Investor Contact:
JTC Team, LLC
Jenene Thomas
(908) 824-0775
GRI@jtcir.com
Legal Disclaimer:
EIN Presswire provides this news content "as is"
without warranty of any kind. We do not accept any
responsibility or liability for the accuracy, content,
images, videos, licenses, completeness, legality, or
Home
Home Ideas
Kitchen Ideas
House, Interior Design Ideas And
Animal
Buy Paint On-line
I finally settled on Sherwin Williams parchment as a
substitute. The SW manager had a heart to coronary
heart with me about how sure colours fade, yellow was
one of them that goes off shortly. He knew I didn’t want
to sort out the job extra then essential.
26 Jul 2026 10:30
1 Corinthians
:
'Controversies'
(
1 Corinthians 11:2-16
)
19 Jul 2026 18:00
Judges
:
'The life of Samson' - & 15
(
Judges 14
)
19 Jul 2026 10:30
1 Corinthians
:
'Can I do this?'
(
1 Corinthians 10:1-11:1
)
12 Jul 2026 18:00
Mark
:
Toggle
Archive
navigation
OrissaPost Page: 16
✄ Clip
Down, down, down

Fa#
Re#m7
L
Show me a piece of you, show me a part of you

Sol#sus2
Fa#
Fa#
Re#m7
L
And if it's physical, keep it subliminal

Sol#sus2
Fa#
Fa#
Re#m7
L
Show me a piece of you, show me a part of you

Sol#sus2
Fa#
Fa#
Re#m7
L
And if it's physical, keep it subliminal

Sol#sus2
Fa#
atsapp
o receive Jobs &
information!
• • • •
Work required → Each entry must be printed again exactly as given.

Written response →
Investor Contact:
JTC Team, LLC
Jenene Thomas
(908) 824-0775
GRI@jtcir.com
Legal Disclaimer:
EIN Presswire provides this news content "as is"
without warranty of any kind. We do not accept any
responsibility or liability for the accuracy, content,
images, videos, licenses, completeness, legality, or
Home
Home Ideas
Kitchen Ideas
House, Interior Design Ideas And
Animal
Buy Paint On-line
I finally settled on Sherwin Williams parchment as a
substitute. The SW manager had a heart to coronary
heart with me about how sure colours fade, yellow was
one of them that goes off shortly. He knew I didn’t want
to sort out the job extra then essential.
26 Jul 2026 10:30
1 Corinthians
:
'Controversies'
(
1 Corinthians 11:2-16
)
19 Jul 2026 18:00
Judges
:
'The life of Samson' - & 15
(
Judges 14
)
19 Jul 2026 10:30
1 Corinthians
:
'Can I do this?'
(
1 Corinthians 10:1-11:1
)
12 Jul 2026 18:00
Mark
:
Toggle
Archive
navigation
OrissaPost Page: 16
✄ Clip
Down, down, down

Fa#
Re#m7
L
Show me a piece of you, show me a part of you

Sol#sus2
Fa#
Fa#
Re#m7
L
And if it's physical, keep it subliminal

Sol#sus2
Fa#
Fa#
Re#m7
L
Show me a piece of you, show me a part of you

Sol#sus2
Fa#
Fa#
Re#m7
L
And if it's physical, keep it subliminal

Sol#sus2
Fa#
atsapp
o receive Jobs &
information!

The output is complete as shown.